Earlier this week, Bluebird Bio received FDA approval for a genetic treatment for a disease called beta thalassemia. This disease makes blood cells not have enough hemoglobin. It is a very rare disease with perhaps 1,000 people in the US being symptomatic. It is also one hell of a policy challenge.
Priced at $2.8M per dose. ICER analysis estimates cost-effectiveness up to price of $3M (given mean $6.5M lifetime cost for beta-thal).
— Pradeep Natarajan (@pnatarajanmd) August 17, 2022
Two things can be true.
- Over a societal perspective and infinite time frame, a $2.8 million drug/cure can be cost effective
- For insurers using 1 year contracts, this is a massive cash flow problem
Structurally this is a similar problem that payers including private insurers and Medicaid agencies faced in 2013 and 2014 when the first Hep-C anti-virals came on the market. A disease that previously had been poorly managed could likely be cured with a cost effective one time treatment that was equal in price to several years of the previous best in class treatment. 5 or 10 years worth of costs were compressed into a single quarter for a patient who received the treatment. The payer had no guarantee that they would ever see the reduced expenditures in Year 2 through 10 if they paid for the Hep-C cure in Year 1. Almost all of the benefits accrued to either the now much healthier individual or future payers. Insurers aggressively found ways to not pay for Hep-C cures early on. I would not be surprised if insurers have significant and arduous prior authorization requirements for a drug that costs almost as much as the first arbitration year of a Major League average 2nd basemen with a bit of pop in his bat.

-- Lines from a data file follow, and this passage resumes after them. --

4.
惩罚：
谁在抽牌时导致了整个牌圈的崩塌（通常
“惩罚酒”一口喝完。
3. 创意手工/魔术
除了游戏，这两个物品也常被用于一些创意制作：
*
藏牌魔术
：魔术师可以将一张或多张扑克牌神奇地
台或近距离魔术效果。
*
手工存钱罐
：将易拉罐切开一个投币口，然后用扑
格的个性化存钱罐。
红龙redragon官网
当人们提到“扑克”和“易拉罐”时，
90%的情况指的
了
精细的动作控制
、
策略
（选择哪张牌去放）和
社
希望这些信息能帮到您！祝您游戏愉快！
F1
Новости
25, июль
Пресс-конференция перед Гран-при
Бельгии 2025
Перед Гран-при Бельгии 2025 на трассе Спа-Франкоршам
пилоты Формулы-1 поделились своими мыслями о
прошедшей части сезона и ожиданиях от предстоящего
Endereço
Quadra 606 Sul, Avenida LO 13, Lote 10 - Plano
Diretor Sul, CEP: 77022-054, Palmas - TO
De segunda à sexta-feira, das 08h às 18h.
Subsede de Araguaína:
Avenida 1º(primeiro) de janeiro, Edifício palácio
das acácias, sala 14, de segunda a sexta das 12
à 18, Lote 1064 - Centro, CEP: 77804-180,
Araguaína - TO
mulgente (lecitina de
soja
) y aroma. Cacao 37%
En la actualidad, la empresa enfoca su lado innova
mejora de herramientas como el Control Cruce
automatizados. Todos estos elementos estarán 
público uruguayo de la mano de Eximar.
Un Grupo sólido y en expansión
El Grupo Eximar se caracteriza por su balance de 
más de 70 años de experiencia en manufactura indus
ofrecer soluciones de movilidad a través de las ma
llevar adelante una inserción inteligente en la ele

In the ACA context, insurers probably have a pretty decent idea of where the people who are likely to qualify for this treatment live in a given state. This treatment will not risk adjust well so anyone who receives this treatment will be a massive money loser for the insurer. A big insurer with several hundred thousand covered lives in a single state might not care but smaller insurers could see most of their profit margin disappear if they get five of these patients. This may change decision-making.
The current budget neutral federal catastrophic reinsurance program where the feds pay a fraction of all claims costs over $1,000,000 per year will help make insurers risk agnostic but it is likely to be insufficient. Reinsurance programs that pay a percentage of claims between say $20,000 and $250,000 will also slightly reduce idiosyncratic tail risk. However, as I mentioned yesterday, these “caliper” reinsurance programs are not efficient at removing risk from insurers even as they are effective at lowering gross premiums.
Here is where a national reinsurance program where every insurer in a given line of business pays into a pot that covers this, and likely other, expensive genetic cures would be quite useful in shaping markets where insurers compete on their ability to negotiate prices and effectively manage care to reduce premiums without pissing off their customers too much instead of a market where insurers compete against other insurers on their ability to identify and run like hell away from bad risk.